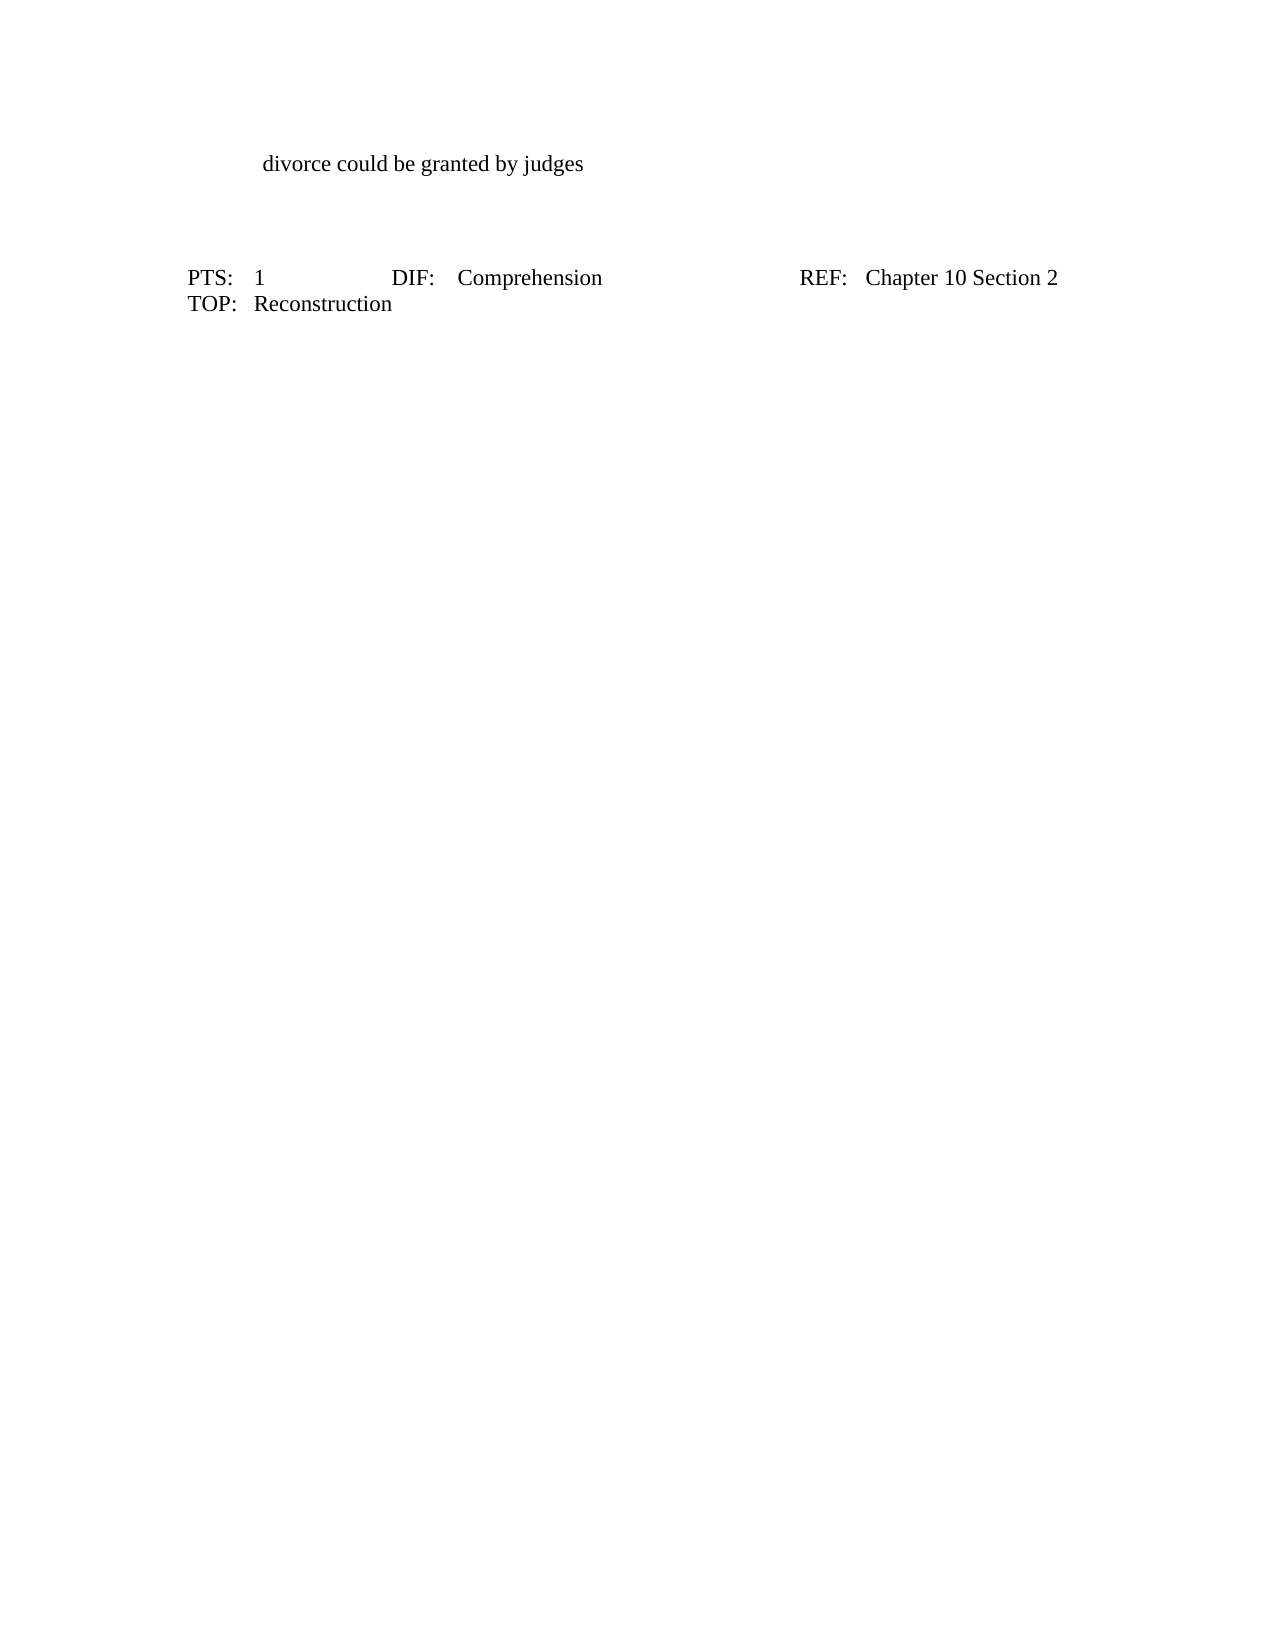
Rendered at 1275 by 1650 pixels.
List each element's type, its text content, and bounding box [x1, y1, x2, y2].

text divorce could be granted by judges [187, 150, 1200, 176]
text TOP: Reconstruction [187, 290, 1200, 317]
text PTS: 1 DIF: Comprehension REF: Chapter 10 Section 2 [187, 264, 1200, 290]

* * *

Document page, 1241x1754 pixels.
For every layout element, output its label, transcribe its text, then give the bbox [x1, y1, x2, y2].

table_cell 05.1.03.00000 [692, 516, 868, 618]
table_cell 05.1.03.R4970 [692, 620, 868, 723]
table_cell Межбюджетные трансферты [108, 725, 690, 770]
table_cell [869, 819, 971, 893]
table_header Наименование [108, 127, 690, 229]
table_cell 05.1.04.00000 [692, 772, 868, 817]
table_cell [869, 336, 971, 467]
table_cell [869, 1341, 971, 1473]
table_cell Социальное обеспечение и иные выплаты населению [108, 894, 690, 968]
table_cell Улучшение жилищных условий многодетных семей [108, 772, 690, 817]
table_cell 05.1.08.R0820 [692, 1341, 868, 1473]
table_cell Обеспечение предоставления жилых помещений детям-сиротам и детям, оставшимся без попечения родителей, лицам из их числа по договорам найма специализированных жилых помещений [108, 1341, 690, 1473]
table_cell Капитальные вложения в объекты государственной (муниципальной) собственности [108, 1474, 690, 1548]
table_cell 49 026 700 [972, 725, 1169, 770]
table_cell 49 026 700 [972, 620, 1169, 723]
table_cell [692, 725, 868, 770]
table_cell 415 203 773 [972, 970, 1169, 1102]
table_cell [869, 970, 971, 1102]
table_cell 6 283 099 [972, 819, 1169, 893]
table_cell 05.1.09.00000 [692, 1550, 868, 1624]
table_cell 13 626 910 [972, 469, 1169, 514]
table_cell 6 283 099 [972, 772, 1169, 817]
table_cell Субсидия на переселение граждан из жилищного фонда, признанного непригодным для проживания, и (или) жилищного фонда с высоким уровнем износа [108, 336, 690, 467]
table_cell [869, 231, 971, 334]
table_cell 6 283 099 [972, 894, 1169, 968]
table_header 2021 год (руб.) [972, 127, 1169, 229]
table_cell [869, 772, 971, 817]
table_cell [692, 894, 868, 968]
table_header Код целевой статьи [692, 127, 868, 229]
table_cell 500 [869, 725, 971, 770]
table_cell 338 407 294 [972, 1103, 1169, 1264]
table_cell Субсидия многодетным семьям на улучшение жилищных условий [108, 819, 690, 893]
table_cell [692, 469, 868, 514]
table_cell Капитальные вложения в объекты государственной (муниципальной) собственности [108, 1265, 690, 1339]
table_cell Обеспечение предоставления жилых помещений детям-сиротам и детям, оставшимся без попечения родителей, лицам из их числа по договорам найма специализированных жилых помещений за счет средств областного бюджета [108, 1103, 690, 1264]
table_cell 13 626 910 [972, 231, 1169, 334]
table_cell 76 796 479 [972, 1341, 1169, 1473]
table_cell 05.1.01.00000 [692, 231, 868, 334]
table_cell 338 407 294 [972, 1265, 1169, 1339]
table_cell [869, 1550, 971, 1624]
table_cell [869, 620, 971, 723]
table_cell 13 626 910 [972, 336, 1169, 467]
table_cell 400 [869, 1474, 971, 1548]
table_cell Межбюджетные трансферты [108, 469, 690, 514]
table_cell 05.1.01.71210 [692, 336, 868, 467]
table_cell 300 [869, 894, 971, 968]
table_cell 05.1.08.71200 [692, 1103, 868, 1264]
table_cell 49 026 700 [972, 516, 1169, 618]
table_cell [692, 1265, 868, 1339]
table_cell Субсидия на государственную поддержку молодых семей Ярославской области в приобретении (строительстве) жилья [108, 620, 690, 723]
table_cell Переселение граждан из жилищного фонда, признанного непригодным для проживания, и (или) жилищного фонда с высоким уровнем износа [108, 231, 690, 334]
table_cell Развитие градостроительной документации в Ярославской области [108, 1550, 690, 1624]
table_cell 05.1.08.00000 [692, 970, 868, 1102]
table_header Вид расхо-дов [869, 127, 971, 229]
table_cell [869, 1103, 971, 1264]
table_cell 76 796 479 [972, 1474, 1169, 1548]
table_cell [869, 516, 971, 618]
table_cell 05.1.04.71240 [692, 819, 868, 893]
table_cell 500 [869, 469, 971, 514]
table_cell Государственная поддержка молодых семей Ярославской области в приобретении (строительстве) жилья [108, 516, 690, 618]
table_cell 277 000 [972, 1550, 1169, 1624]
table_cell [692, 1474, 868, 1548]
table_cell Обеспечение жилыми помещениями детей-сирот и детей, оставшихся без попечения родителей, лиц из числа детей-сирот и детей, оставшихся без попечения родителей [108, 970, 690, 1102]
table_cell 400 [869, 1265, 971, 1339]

---

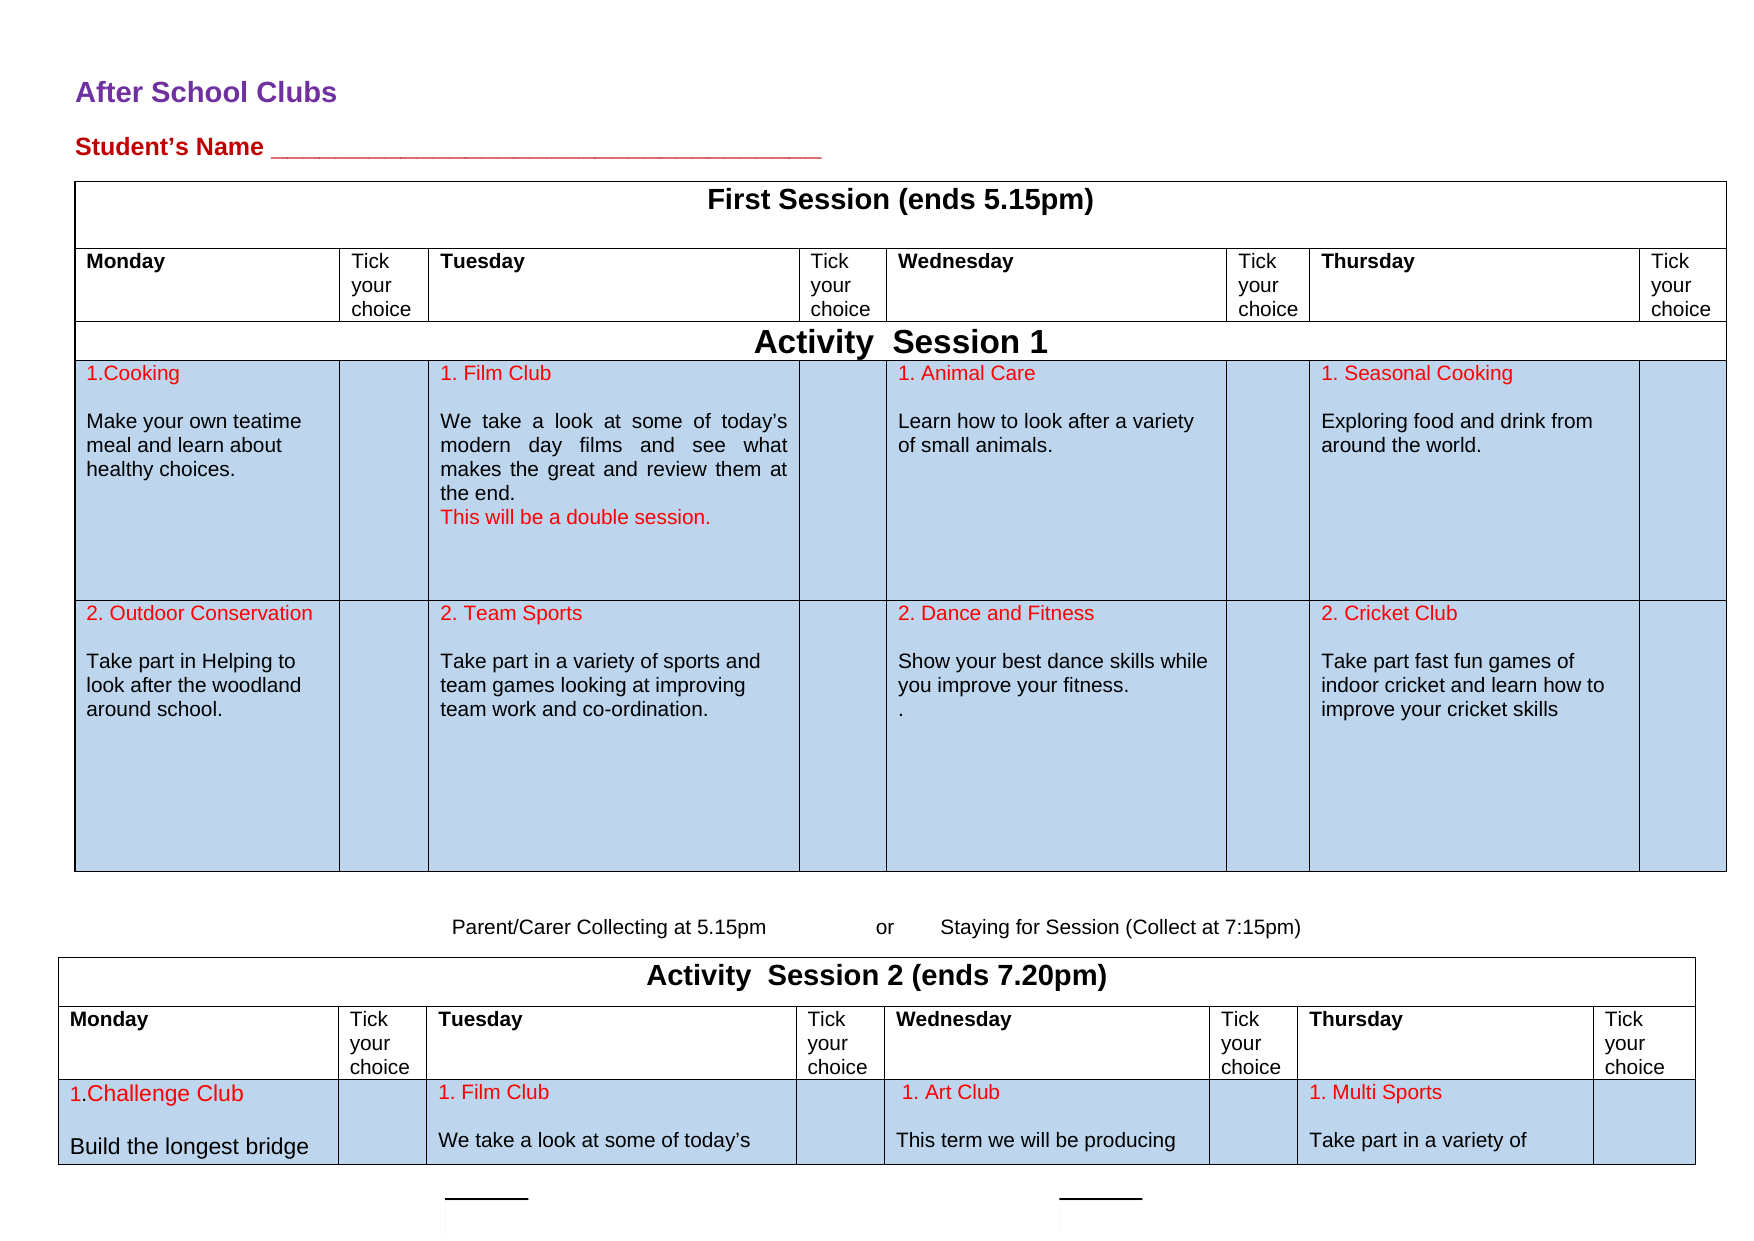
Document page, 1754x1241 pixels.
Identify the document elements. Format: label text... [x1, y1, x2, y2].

**ASSIGNMENT**
Pick out every line above that holds the word "page" and copy it.

**TASK RESPONSE**
Document page, 1241x1754 pixels.
Document page, 1754x1241 pixels.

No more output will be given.